Cornell University Viticulture and Enology Experience (CUVEE) participants practice experimental wine blending to create their own wines.

The Cornell University Viticulture and Enology Experience (CUVEE) pairs respected Cornell enologist Kathy Arnink and viticulturist Alan Lakso with leading Finger Lakes wine professionals for an intensive week-long program exploring the science of grape growing and wine making. Held July 17-22, 2011, this course will help participants develop hands-on knowledge of grape growing and winemaking and the science and art in the glass.

The course will be held on the Cornell University campus in the beautiful Finger Lakes wine region. The participants will learn from faculty and leading vineyard managers about the scientific principles and practical methods of growing quality wine grapes around the world, understand the complex interactions of climate, soil and culture (i.e., terroir), and receive hands-on experience with vine management.

In the winery and lab, participants will learn the principles and processes of wine making, wine analysis, and sensory perception, as well as develop their own custom wine blends. They will also enjoy special wine tastings and explore wine-food interactions.

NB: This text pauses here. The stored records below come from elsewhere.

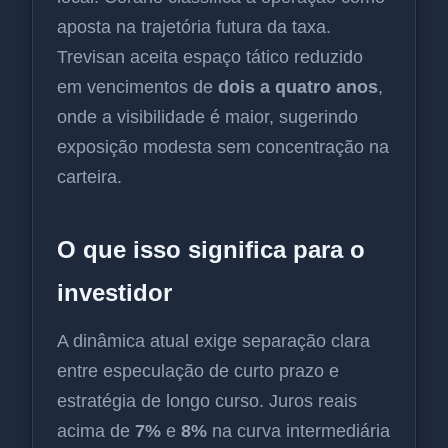
aposta na trajetória futura da taxa.
Trevisan aceita espaço tático reduzido
em vencimentos de
dois a quatro anos
,
onde a visibilidade é maior, sugerindo
exposição modesta sem concentração na
carteira.
O que isso significa para o
investidor
A dinâmica atual exige separação clara
entre especulação de curto prazo e
estratégia de longo curso. Juros reais
acima de
7%
e
8%
na curva intermediária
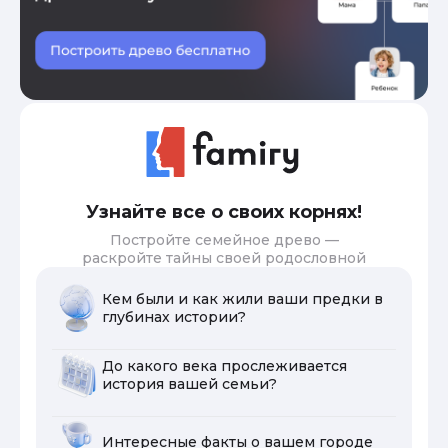
Узнайте все о своих корнях!
Постройте семейное древо —
раскройте тайны своей родословной
Кем были и как жили ваши предки в
глубинах истории?
До какого века прослеживается
история вашей семьи?
Интересные факты о вашем городе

To consider the business aspects of investing in a vineyard or winery, the class will also visit wineries, speak to their owners to obtain an insider's view of the wine business, and dine with leading growers, winemakers, and faculty.

CUVEE Canopy
CUVEE attendees practice hands-on canopy management in local vineyards

CUVEE welcomes people with a passion for grapes and wine: wine enthusiasts; individuals interested in growing grapes to produce wine for pleasure or for commercial purposes; anyone contemplating purchasing, investing in, or opening a winery; wine professionals such as merchants, restaurateurs, chefs and sommeliers; as well as those with a keen interest in understanding the "nuts and bolts" of growing grapes and making wine.

"This program changed what was a general interest in the subject to a complete fascination," commented past participant Sheila Sarin. "It has made me want to seriously pursue viticulture and/or enology in the future, be it in research or in the field."

Alan Lakso is professor in the department of horticulture.